*Text*
================

%\VignetteIndexEntry{Oligo Vignette}
%\VignetteKeywords{Expression, SNP, Affymetrix, NimbleGen, Oligonucleotide Arrays}
%\VignettePackage{oligo}
\documentclass{article}

\newcommand{\Rfunction}[1]{{\texttt{#1}}}
\newcommand{\Rmethod}[1]{{\texttt{#1}}}
\newcommand{\Rcode}[1]{{\texttt{#1}}}
\newcommand{\Robject}[1]{{\texttt{#1}}}
\newcommand{\Rpackage}[1]{{\textsf{#1}}}
\newcommand{\Rclass}[1]{{\textit{#1}}}
\newcommand{\oligo}{\Rpackage{oligo }}

\usepackage{graphicx}

\begin{document}
\title{An Introduction to the Oligo Package}
\date{March, 2007}
\author{Benilton Carvalho}
\maketitle

<<setup, echo=FALSE, results=hide>>=
options(width=60)
options(continue=" ")
options(prompt="R> ")
@ 

\section{Introduction}

The \oligo package is designed to support all microarray designs
provided by Affymetrix and NimbleGen: expression, tiling, SNP and exon
arrays. As of now, chip-specific packages are built via
\Rpackage{makePlatformDesign} and transitioning to the
\Rpackage{pdInfoBuilder} package, which creates the data packages for
the Affymetrix SNP arrays.

\section{Analyzing Affymetrix SNP Arrays}

Genotyping can be performed using \oligo and you will need:

\begin{itemize}
\item \oligo and its dependencies;
\item Chip specific data package, eg. \Rpackage{pd.mapping50k.xba240}:
  package that contains the array specifications and SNP annotation.
\item CEL files.

================

*Listing*
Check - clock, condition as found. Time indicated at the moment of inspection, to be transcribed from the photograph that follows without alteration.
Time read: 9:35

================

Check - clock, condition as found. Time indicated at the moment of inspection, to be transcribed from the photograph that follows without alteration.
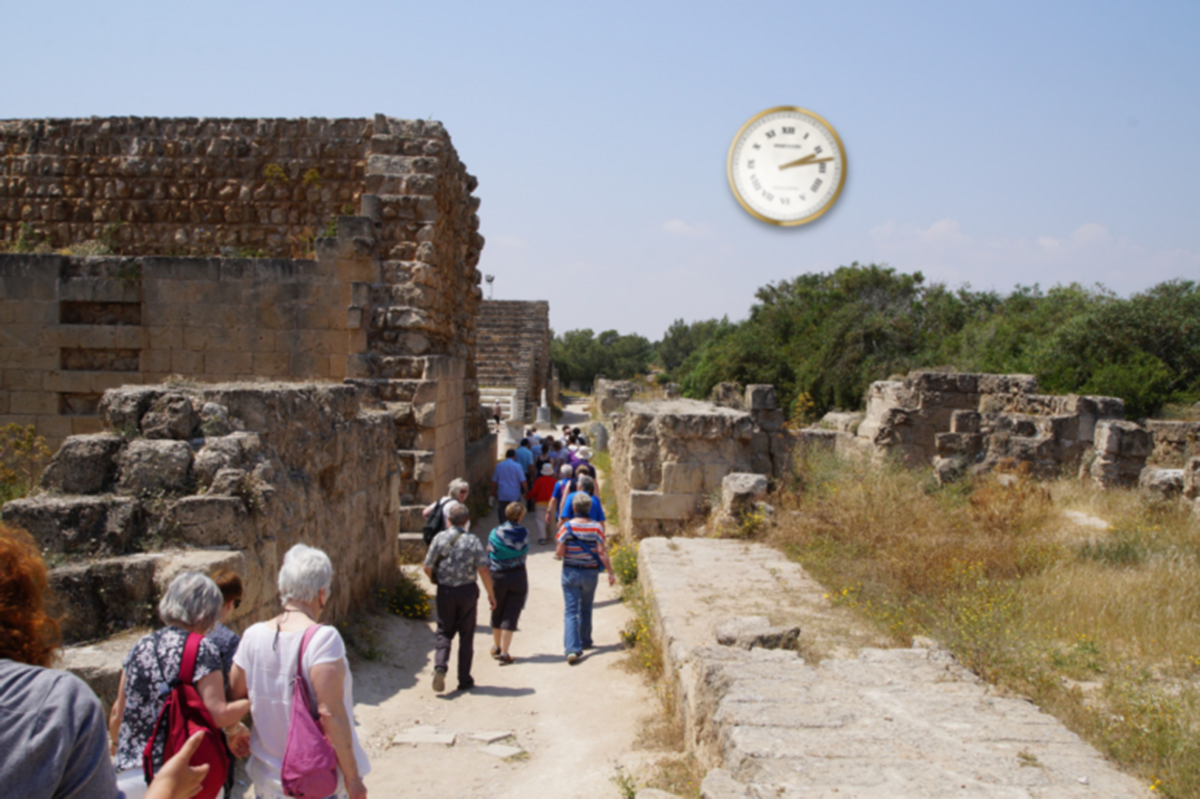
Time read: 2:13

================

*Exercises to complete*
• A. According to the oligo vignette, which package does chip-specific package creation shift to from makePlatformDesign?
• B. Carry on writing the oligo vignette from its last line.

*Exercise results*
• A. The pdInfoBuilder package.

• B.
\end{itemize}

We will start by loading the \oligo package and importing the CEL
files available on the \Rpackage{hapmap100kxba} package. An output
directory should also be defined and that is the location where the
summary files, including genotype calls and confidences are stored.

<<getRawData>>=
library("oligo")
library("hapmap100kxba")
pathCelFiles <- system.file("celFiles", package="hapmap100kxba")
fullFilenames <- list.celfiles(path=pathCelFiles, full.names=TRUE)
outputDir <- file.path(getwd(), "crlmmTest")
@ 

The density of the SNP arrays increased in a way that it is not
interesting to store the intensity matrix in memory; efficient methods
to handle this situations have been developed and batches of SNPs are
analyzed one at a time.

The genotyping algorithm implemented in \oligo is described in
\cite{Carvalho2006}. The whole process can be described in three steps:

\begin{enumerate}
\item Normalization against a reference distribution;
\item Summarization via SNPRMA;
\item Genotype calling via CRLMM.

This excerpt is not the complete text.